The City consensus earnings forecast for the current year puts Hochschild on a P/E of 31. This is pretty high, but I rate it a ‘buy’ today on the basis that the market will start to look towards 2019 for which strong earnings growth forecasts halve the P/E.
G A Chester has no position in Hochschild.
Kevin Godbold: Reckitt Benckiser
In April with its first-quarter update, fast-moving consumer goods giant Reckitt Benckiser Group (LSE: RB) reported a “Solid start overall in Q1.” Restructuring after last year’s acquisition of Mead Johnson Nutrition Company means that the director’s focus across the two new divisions could lead to improved growth prospects. The share price is responding well and recent declines seem to be reversing.
I see the firm as a decent vehicle for long-term investing and think it is a good candidate to ride the recovery in ‘defensive’ stocks that looks set to happen, in my opinion.

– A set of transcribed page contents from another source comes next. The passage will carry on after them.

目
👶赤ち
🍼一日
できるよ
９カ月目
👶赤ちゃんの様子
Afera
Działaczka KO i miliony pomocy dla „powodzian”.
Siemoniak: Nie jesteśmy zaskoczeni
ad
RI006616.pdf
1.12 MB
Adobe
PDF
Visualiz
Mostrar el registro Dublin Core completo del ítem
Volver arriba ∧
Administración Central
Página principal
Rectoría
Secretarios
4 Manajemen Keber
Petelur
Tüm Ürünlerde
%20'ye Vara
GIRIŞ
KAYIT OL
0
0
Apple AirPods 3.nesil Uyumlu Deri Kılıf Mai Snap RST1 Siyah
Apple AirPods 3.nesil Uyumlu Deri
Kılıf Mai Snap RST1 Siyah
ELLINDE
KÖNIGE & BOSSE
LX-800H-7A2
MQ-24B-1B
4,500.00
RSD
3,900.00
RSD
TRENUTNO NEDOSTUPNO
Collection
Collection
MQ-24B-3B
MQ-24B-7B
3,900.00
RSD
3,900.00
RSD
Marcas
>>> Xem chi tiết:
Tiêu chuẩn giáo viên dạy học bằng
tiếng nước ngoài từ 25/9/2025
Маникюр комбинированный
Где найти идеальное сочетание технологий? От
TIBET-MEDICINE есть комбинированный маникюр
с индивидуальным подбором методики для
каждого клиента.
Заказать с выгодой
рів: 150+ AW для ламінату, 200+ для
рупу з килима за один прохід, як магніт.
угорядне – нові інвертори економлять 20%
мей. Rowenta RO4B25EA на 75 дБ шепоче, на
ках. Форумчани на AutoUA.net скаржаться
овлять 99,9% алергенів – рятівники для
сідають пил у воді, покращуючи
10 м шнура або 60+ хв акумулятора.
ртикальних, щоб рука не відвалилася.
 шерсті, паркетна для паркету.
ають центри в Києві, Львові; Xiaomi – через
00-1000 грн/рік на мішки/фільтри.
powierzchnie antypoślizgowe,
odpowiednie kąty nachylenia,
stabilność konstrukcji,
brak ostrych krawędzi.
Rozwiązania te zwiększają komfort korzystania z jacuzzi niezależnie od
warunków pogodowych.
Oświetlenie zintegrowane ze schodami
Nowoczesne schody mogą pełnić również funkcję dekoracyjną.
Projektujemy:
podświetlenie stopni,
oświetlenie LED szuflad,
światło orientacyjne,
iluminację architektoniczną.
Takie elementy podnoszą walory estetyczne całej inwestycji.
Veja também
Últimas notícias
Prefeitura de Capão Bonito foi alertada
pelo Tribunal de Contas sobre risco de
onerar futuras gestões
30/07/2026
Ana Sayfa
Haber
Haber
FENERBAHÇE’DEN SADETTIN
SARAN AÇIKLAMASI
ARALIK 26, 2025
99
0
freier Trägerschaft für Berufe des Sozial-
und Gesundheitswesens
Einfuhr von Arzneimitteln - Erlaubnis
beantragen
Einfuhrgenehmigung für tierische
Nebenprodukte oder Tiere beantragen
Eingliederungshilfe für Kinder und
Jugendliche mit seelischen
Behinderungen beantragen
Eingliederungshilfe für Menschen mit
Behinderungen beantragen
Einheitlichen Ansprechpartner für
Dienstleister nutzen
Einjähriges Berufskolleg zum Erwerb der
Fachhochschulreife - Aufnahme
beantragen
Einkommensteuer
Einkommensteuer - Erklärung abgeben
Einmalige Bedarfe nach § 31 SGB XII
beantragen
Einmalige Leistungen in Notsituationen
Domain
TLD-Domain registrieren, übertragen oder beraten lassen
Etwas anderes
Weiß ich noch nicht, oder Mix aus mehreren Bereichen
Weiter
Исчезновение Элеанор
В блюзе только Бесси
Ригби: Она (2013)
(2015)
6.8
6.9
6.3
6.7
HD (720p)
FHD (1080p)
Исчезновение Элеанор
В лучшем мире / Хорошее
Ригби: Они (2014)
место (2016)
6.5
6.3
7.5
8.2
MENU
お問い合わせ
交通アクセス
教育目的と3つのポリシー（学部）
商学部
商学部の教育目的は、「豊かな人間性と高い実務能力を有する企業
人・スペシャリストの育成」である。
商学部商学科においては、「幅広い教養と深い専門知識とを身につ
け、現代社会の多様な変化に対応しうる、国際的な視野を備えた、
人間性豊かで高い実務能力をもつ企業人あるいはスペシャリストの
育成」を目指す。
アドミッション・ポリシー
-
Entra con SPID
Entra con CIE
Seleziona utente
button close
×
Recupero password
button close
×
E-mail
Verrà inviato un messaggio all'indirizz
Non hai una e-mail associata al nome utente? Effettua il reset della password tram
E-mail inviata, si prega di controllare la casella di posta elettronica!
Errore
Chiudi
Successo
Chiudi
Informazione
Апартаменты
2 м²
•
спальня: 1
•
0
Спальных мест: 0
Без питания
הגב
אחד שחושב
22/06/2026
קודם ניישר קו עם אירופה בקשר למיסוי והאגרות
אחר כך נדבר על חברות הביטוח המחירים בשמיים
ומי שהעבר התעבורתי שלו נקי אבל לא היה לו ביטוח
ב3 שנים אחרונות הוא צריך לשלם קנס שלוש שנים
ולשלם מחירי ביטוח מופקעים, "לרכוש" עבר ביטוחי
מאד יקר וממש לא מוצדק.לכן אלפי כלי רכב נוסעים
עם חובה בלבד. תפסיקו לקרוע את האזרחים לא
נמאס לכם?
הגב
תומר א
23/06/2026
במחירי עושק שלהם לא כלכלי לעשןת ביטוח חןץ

July could be a good month for the stock!
Kevin Godbold does not own shares in Reckitt Benckiser Group.
Roland Head: Persimmon
FTSE 100 housebuilder Persimmon (LSE: PSN) currently offers a forecast dividend yield of 8.7% for 2018, rising to 9.2% for 2019. Such high yields would normally suggest that a cut is likely, but in this case I think the stock’s June sell-off may have gone too far.
Although recent updates from rivals make it clear that builders’ profit margins are under pressure from rising costs, Persimmon’s dividend guidance was backed by net cash of £1.3bn at the end of 2017.
This cash should cover about 90% of forecast dividends for 2018 and 2019. I believe the shares could rebound strongly if August’s half-year results are in line with expectations.
Roland Head has no position in Persimmon.